Nuestra América, Carlos Octavio Bunge

Ensayo de psico­logía social del escritor argentino Carlos Octavio Bunge (1875-1918). Publicado en 1903, el autor fue modificándolo sustancial­mente en las sucesivas ediciones, particu­larmente en la sexta, la definitiva, apareci­da en 1918, meses después de su muerte.

Disección de la sociedad y el espíritu his­panoamericanos, se propuso el autor dar una base étnica a los caracteres de estos pueblos y en tal aspecto se emparentaba con Conflicto y armonías de las razas en América de Sarmiento (v.), aunque sin derivar de él; sin embargo, el valor abso­luto que dio a la raza en la primera edi­ción fue atenuándose en las posteriores para abrir paso a la influencia del medio geográfico y de otros factores.

El análisis debe ceñirse a la última, completamente rehecha. La obra consta de una introduc­ción, que fija el plan general, y de cinco libros. El primero estudia la mentalidad de los españoles a través de una especie de sinopsis histórica, a la que no escapa nin­gún aspecto característico de la vida pen­insular antigua y moderna.

Destaca en ellos una cualidad dominante, la arrogancia, de la cual hace derivar todas las formas nor­males, decadentes y degeneradoras de esa psicología. El segundo libro examina la contribución étnica de los indios, negros y mestizos en la formación de los pueblos hispanoamericanos. Fatalismo y ferocidad en los indios, servilismo y maleabilidad en los negros, hiperestesia de la ambición de los mulatos, y como caracteres predominan­tes en los mestizos, la inarmonía psicológi­ca, la semiesterilidad degenerativa y la falta de sentido moral.

El tercer libro se­ñala en los hispanoamericanos nacidos de ese cruce de razas tres rasgos fundamen­tales comunes: la pereza, la tristeza y la arrogancia. El cuarto libro es un estudio crítico de la política derivada de aquellos caracteres raciales, denominada por Bunge «política criolla», estudio que constituyó su principal propósito al concebir la obra, compuesta, no con impasibilidad científica, sino con causticidad y frecuente iracun­dia, que comunican gran vivacidad a la exposición y el alegato.

El caciquismo po­lítico es objetivado en tres ejemplos en el quinto libro; tres dictadores hispanoame­ricanos: Rosas, el estanciero de Buenos Ai­res, neurótico «cacique criollo»; García Moreno, el presidente inquisidor ecuatoriano, y Porfirio Díaz, el caudillo progresista me­xicano. Nuestra América gozó de mucha difusión a principios del siglo en los círcu­los cultos del continente, encomiada, dis­cutida, combatida, a pesar de sus genera­lizaciones inseguras, de su rígido esquema­tismo psicológico, de sus afirmaciones dog­máticas, arbitrarias algunas de ellas. Si bien en algunos países las condiciones so­ciales y políticas variaron después, como lo reconoció para la Argentina una nota póstuma, el libro se lee todavía con interés, pues además de elocuente y colorido, es­tá escrito con pasión de educador.

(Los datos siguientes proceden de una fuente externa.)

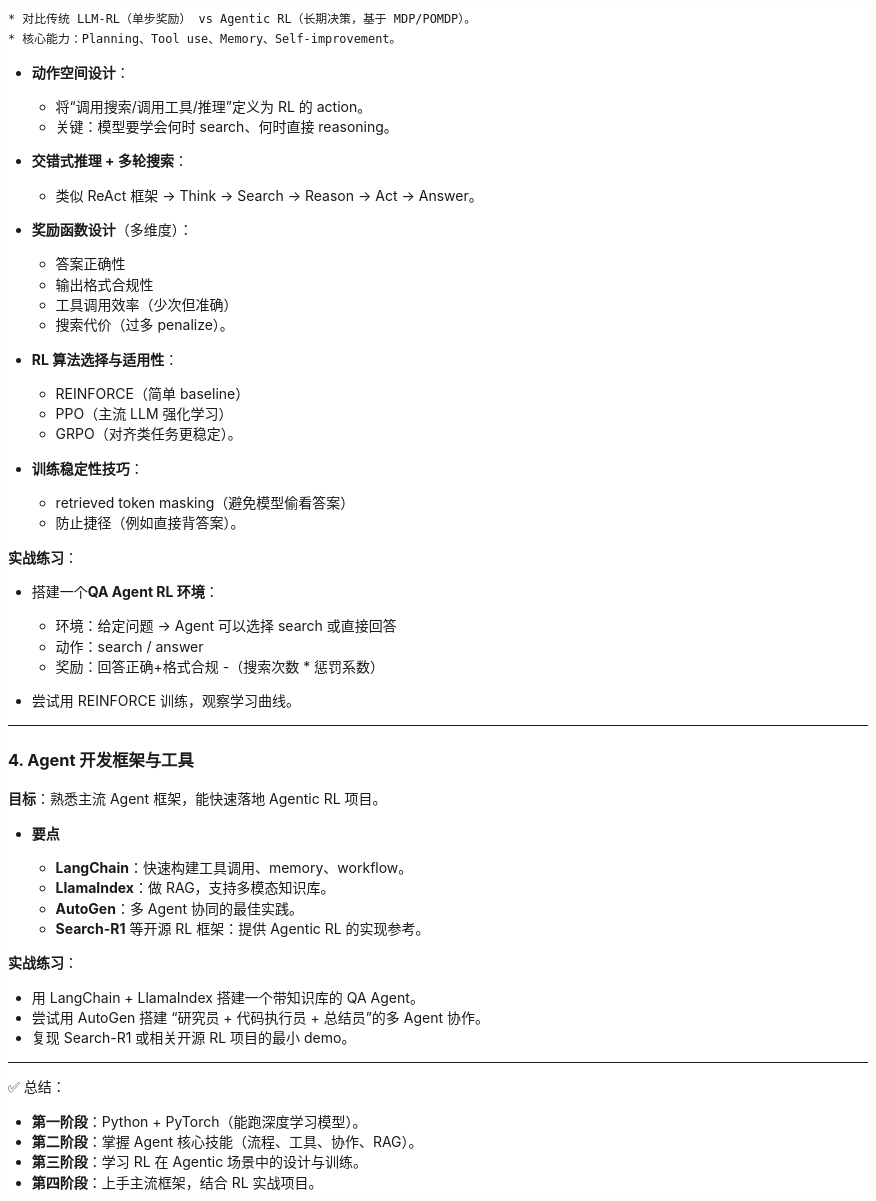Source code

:     * 对比传统 LLM-RL（单步奖励） vs Agentic RL（长期决策，基于 MDP/POMDP）。
    * 核心能力：Planning、Tool use、Memory、Self-improvement。
  * **动作空间设计**：

    * 将“调用搜索/调用工具/推理”定义为 RL 的 action。
    * 关键：模型要学会何时 search、何时直接 reasoning。
  * **交错式推理 + 多轮搜索**：

    * 类似 ReAct 框架 → Think → Search → Reason → Act → Answer。
  * **奖励函数设计**（多维度）：

    * 答案正确性
    * 输出格式合规性
    * 工具调用效率（少次但准确）
    * 搜索代价（过多 penalize）。
  * **RL 算法选择与适用性**：

    * REINFORCE（简单 baseline）
    * PPO（主流 LLM 强化学习）
    * GRPO（对齐类任务更稳定）。
  * **训练稳定性技巧**：

    * retrieved token masking（避免模型偷看答案）
    * 防止捷径（例如直接背答案）。

**实战练习**：

* 搭建一个**QA Agent RL 环境**：

  * 环境：给定问题 → Agent 可以选择 search 或直接回答
  * 动作：search / answer
  * 奖励：回答正确+格式合规 -（搜索次数 * 惩罚系数）
* 尝试用 REINFORCE 训练，观察学习曲线。

---

### **4. Agent 开发框架与工具**

**目标**：熟悉主流 Agent 框架，能快速落地 Agentic RL 项目。

* **要点**

  * **LangChain**：快速构建工具调用、memory、workflow。
  * **LlamaIndex**：做 RAG，支持多模态知识库。
  * **AutoGen**：多 Agent 协同的最佳实践。
  * **Search-R1** 等开源 RL 框架：提供 Agentic RL 的实现参考。

**实战练习**：

* 用 LangChain + LlamaIndex 搭建一个带知识库的 QA Agent。
* 尝试用 AutoGen 搭建 “研究员 + 代码执行员 + 总结员”的多 Agent 协作。
* 复现 Search-R1 或相关开源 RL 项目的最小 demo。

---

✅ 总结：

* **第一阶段**：Python + PyTorch（能跑深度学习模型）。
* **第二阶段**：掌握 Agent 核心技能（流程、工具、协作、RAG）。
* **第三阶段**：学习 RL 在 Agentic 场景中的设计与训练。
* **第四阶段**：上手主流框架，结合 RL 实战项目。

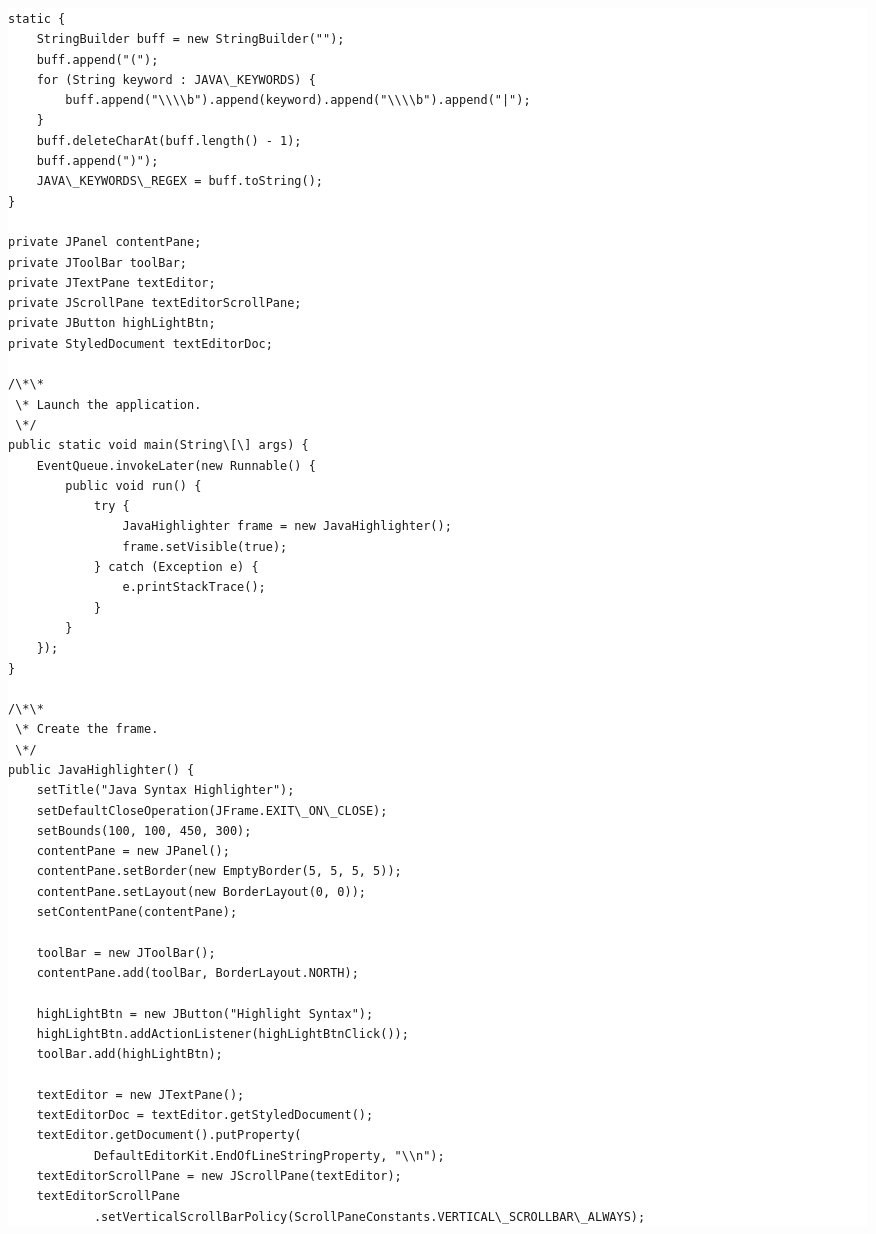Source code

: 	static {
		StringBuilder buff = new StringBuilder("");
		buff.append("(");
		for (String keyword : JAVA\_KEYWORDS) {
			buff.append("\\\\b").append(keyword).append("\\\\b").append("|");
		}
		buff.deleteCharAt(buff.length() - 1);
		buff.append(")");
		JAVA\_KEYWORDS\_REGEX = buff.toString();
	}

	private JPanel contentPane;
	private JToolBar toolBar;
	private JTextPane textEditor;
	private JScrollPane textEditorScrollPane;
	private JButton highLightBtn;
	private StyledDocument textEditorDoc;

	/\*\*
	 \* Launch the application.
	 \*/
	public static void main(String\[\] args) {
		EventQueue.invokeLater(new Runnable() {
			public void run() {
				try {
					JavaHighlighter frame = new JavaHighlighter();
					frame.setVisible(true);
				} catch (Exception e) {
					e.printStackTrace();
				}
			}
		});
	}

	/\*\*
	 \* Create the frame.
	 \*/
	public JavaHighlighter() {
		setTitle("Java Syntax Highlighter");
		setDefaultCloseOperation(JFrame.EXIT\_ON\_CLOSE);
		setBounds(100, 100, 450, 300);
		contentPane = new JPanel();
		contentPane.setBorder(new EmptyBorder(5, 5, 5, 5));
		contentPane.setLayout(new BorderLayout(0, 0));
		setContentPane(contentPane);

		toolBar = new JToolBar();
		contentPane.add(toolBar, BorderLayout.NORTH);

		highLightBtn = new JButton("Highlight Syntax");
		highLightBtn.addActionListener(highLightBtnClick());
		toolBar.add(highLightBtn);

		textEditor = new JTextPane();
		textEditorDoc = textEditor.getStyledDocument();
		textEditor.getDocument().putProperty(
				DefaultEditorKit.EndOfLineStringProperty, "\\n");
		textEditorScrollPane = new JScrollPane(textEditor);
		textEditorScrollPane
				.setVerticalScrollBarPolicy(ScrollPaneConstants.VERTICAL\_SCROLLBAR\_ALWAYS);
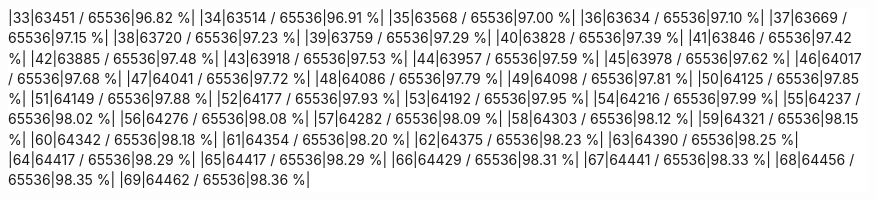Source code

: |33|63451 / 65536|96.82 %|
|34|63514 / 65536|96.91 %|
|35|63568 / 65536|97.00 %|
|36|63634 / 65536|97.10 %|
|37|63669 / 65536|97.15 %|
|38|63720 / 65536|97.23 %|
|39|63759 / 65536|97.29 %|
|40|63828 / 65536|97.39 %|
|41|63846 / 65536|97.42 %|
|42|63885 / 65536|97.48 %|
|43|63918 / 65536|97.53 %|
|44|63957 / 65536|97.59 %|
|45|63978 / 65536|97.62 %|
|46|64017 / 65536|97.68 %|
|47|64041 / 65536|97.72 %|
|48|64086 / 65536|97.79 %|
|49|64098 / 65536|97.81 %|
|50|64125 / 65536|97.85 %|
|51|64149 / 65536|97.88 %|
|52|64177 / 65536|97.93 %|
|53|64192 / 65536|97.95 %|
|54|64216 / 65536|97.99 %|
|55|64237 / 65536|98.02 %|
|56|64276 / 65536|98.08 %|
|57|64282 / 65536|98.09 %|
|58|64303 / 65536|98.12 %|
|59|64321 / 65536|98.15 %|
|60|64342 / 65536|98.18 %|
|61|64354 / 65536|98.20 %|
|62|64375 / 65536|98.23 %|
|63|64390 / 65536|98.25 %|
|64|64417 / 65536|98.29 %|
|65|64417 / 65536|98.29 %|
|66|64429 / 65536|98.31 %|
|67|64441 / 65536|98.33 %|
|68|64456 / 65536|98.35 %|
|69|64462 / 65536|98.36 %|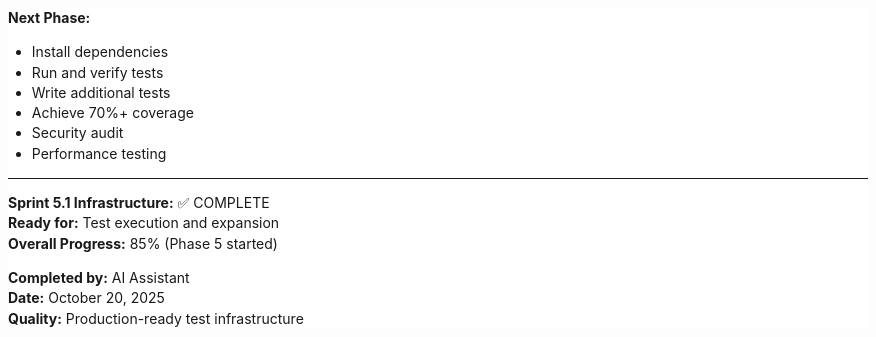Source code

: **Next Phase:**
- Install dependencies
- Run and verify tests
- Write additional tests
- Achieve 70%+ coverage
- Security audit
- Performance testing

---

**Sprint 5.1 Infrastructure:** ✅ COMPLETE  
**Ready for:** Test execution and expansion  
**Overall Progress:** 85% (Phase 5 started)

**Completed by:** AI Assistant  
**Date:** October 20, 2025  
**Quality:** Production-ready test infrastructure
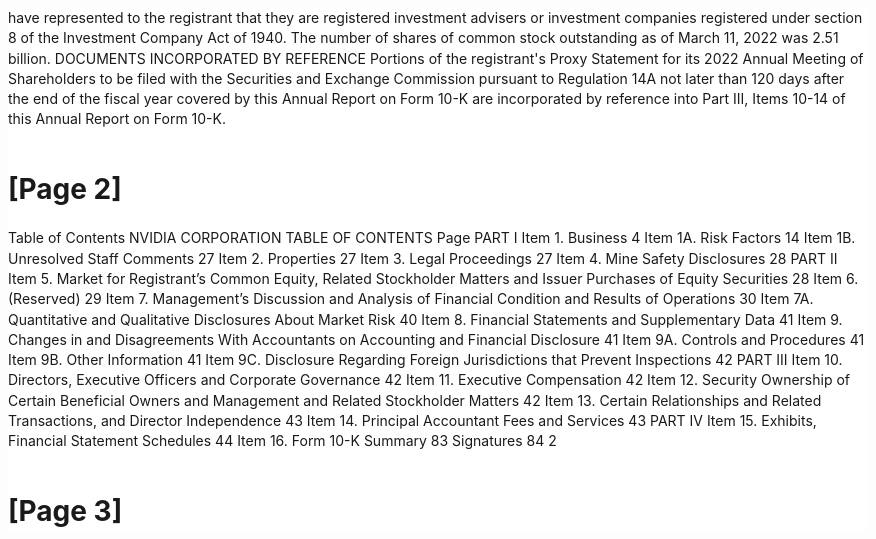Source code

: have represented to the registrant that they are registered investment advisers or investment companies registered under section 8 of the Investment Company Act of 1940.
The number of shares of common stock outstanding as of March 11, 2022 was 2.51 billion.
DOCUMENTS INCORPORATED BY REFERENCE
Portions of the registrant's Proxy Statement for its 2022 Annual Meeting of Shareholders to be filed with the Securities and Exchange Commission pursuant to Regulation 14A
not later than 120 days after the end of the fiscal year covered by this Annual Report on Form 10-K are incorporated by reference into Part III, Items 10-14 of this Annual
Report on Form 10-K.


# [Page 2]

Table of Contents
NVIDIA CORPORATION
TABLE OF CONTENTS
Page
PART I
Item 1. Business 4
Item 1A. Risk Factors 14
Item 1B. Unresolved Staff Comments 27
Item 2. Properties 27
Item 3. Legal Proceedings 27
Item 4. Mine Safety Disclosures 28
PART II
Item 5. Market for Registrant’s Common Equity, Related Stockholder Matters and Issuer Purchases of Equity
Securities 28
Item 6. (Reserved) 29
Item 7. Management’s Discussion and Analysis of Financial Condition and Results of Operations 30
Item 7A. Quantitative and Qualitative Disclosures About Market Risk 40
Item 8. Financial Statements and Supplementary Data 41
Item 9. Changes in and Disagreements With Accountants on Accounting and Financial Disclosure 41
Item 9A. Controls and Procedures 41
Item 9B. Other Information 41
Item 9C. Disclosure Regarding Foreign Jurisdictions that Prevent Inspections 42
PART III
Item 10. Directors, Executive Officers and Corporate Governance 42
Item 11. Executive Compensation 42
Item 12. Security Ownership of Certain Beneficial Owners and Management and Related Stockholder Matters 42
Item 13. Certain Relationships and Related Transactions, and Director Independence 43
Item 14. Principal Accountant Fees and Services 43
PART IV
Item 15. Exhibits, Financial Statement Schedules 44
Item 16. Form 10-K Summary 83
Signatures 84
2


# [Page 3]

«Tra­tado de clínica social», «su mayor imper­fección estriba acaso — lo dijo el autor — en omitir la relativa terapéutica». Concluía que «el único remedio es la cultura gene­ral: difundir la ilustración, mejorar la si­tuación económica, sanear las condiciones de vida física»; en otros términos, «la cultura por el trabajo».